■ **TASK TO COMPLETE**: The answer should be every line below, repeated exactly, with the images left out.

---- STORED DATA

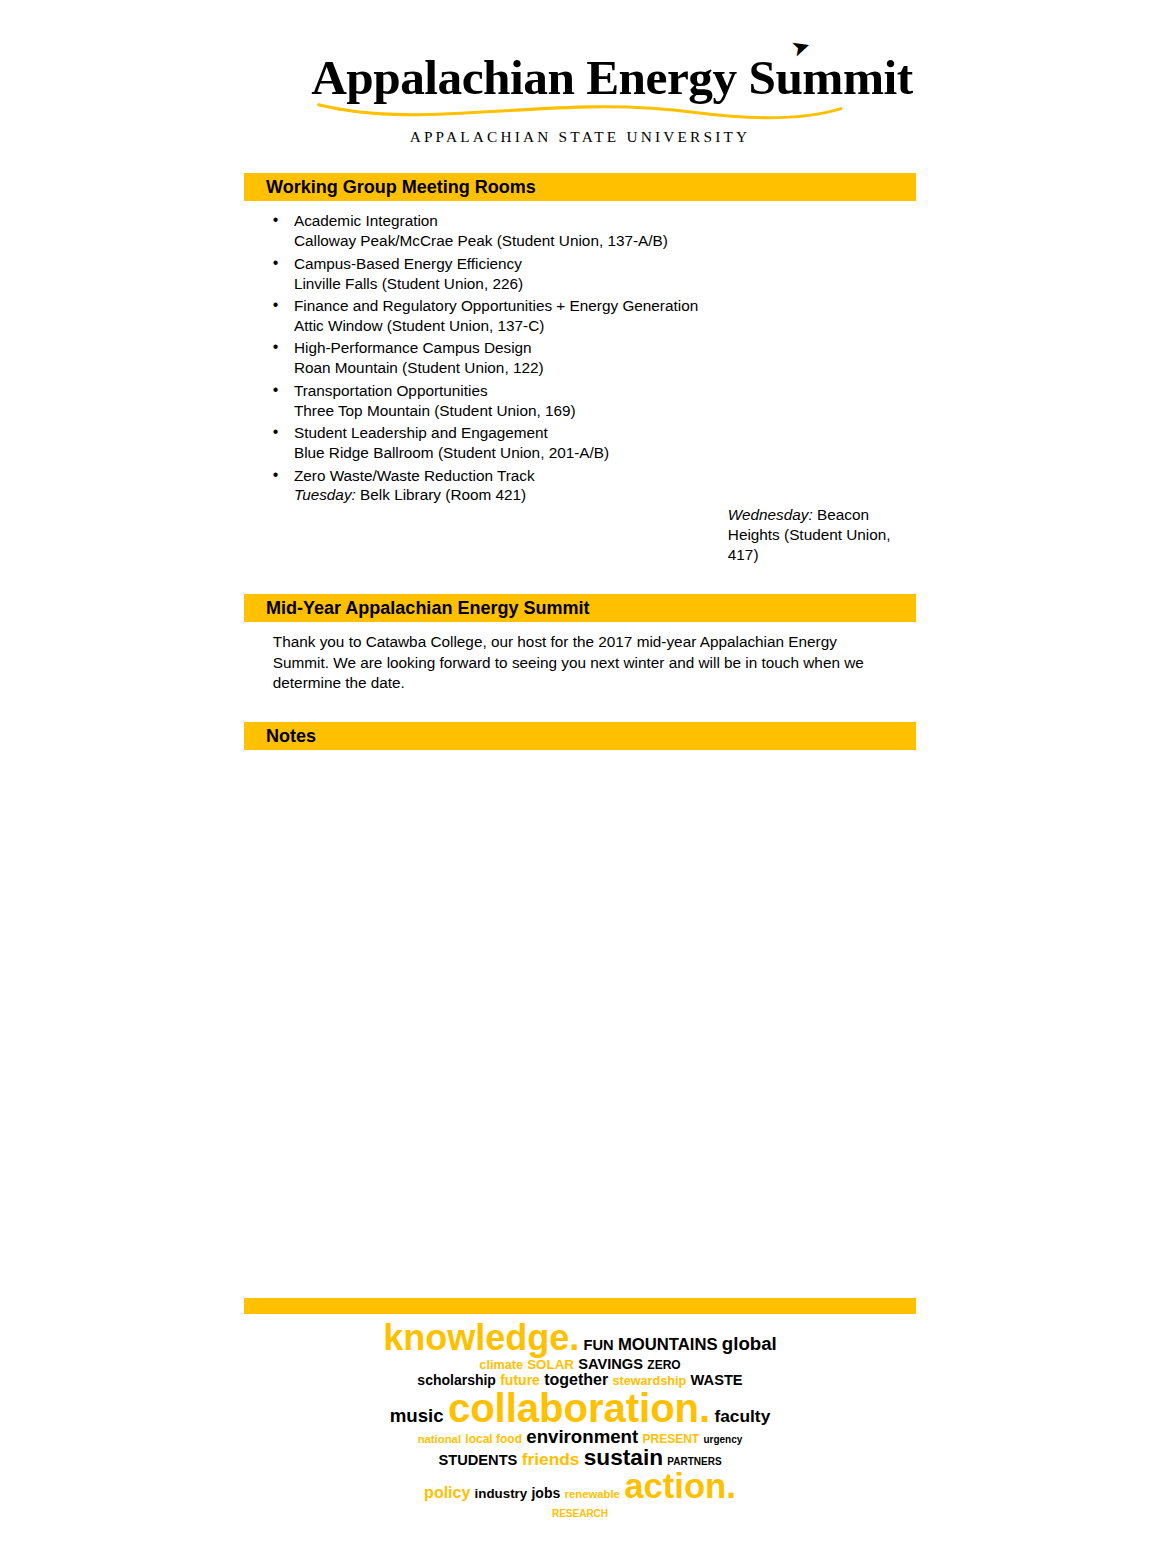Appalachian Energy Summit➤
APPALACHIAN STATE UNIVERSITY
Working Group Meeting Rooms
Academic Integration Calloway Peak/McCrae Peak (Student Union, 137-A/B)
Campus-Based Energy Efficiency Linville Falls (Student Union, 226)
Finance and Regulatory Opportunities + Energy Generation Attic Window (Student Union, 137-C)
High-Performance Campus Design Roan Mountain (Student Union, 122)
Transportation Opportunities Three Top Mountain (Student Union, 169)
Student Leadership and Engagement Blue Ridge Ballroom (Student Union, 201-A/B)
Zero Waste/Waste Reduction Track Tuesday: Belk Library (Room 421) Wednesday: Beacon Heights (Student Union, 417)
Mid-Year Appalachian Energy Summit
Thank you to Catawba College, our host for the 2017 mid-year Appalachian Energy Summit. We are looking forward to seeing you next winter and will be in touch when we determine the date.
Notes
knowledge. Fun Mountains global
climate Solar Savings Zero
scholarship future together stewardship Waste
music collaboration. faculty
national local food environment Present urgency
Students friends sustain Partners
policy industry jobs renewable action.
Research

--------

■ **OUTPUT FOR THIS TASK**:
Appalachian Energy Summit➤
APPALACHIAN STATE UNIVERSITY
Working Group Meeting Rooms
Academic Integration Calloway Peak/McCrae Peak (Student Union, 137-A/B)
Campus-Based Energy Efficiency Linville Falls (Student Union, 226)
Finance and Regulatory Opportunities + Energy Generation Attic Window (Student Union, 137-C)
High-Performance Campus Design Roan Mountain (Student Union, 122)
Transportation Opportunities Three Top Mountain (Student Union, 169)
Student Leadership and Engagement Blue Ridge Ballroom (Student Union, 201-A/B)
Zero Waste/Waste Reduction Track Tuesday: Belk Library (Room 421) Wednesday: Beacon Heights (Student Union, 417)
Mid-Year Appalachian Energy Summit
Thank you to Catawba College, our host for the 2017 mid-year Appalachian Energy Summit. We are looking forward to seeing you next winter and will be in touch when we determine the date.
Notes
knowledge. Fun Mountains global
climate Solar Savings Zero
scholarship future together stewardship Waste
music collaboration. faculty
national local food environment Present urgency
Students friends sustain Partners
policy industry jobs renewable action.
Research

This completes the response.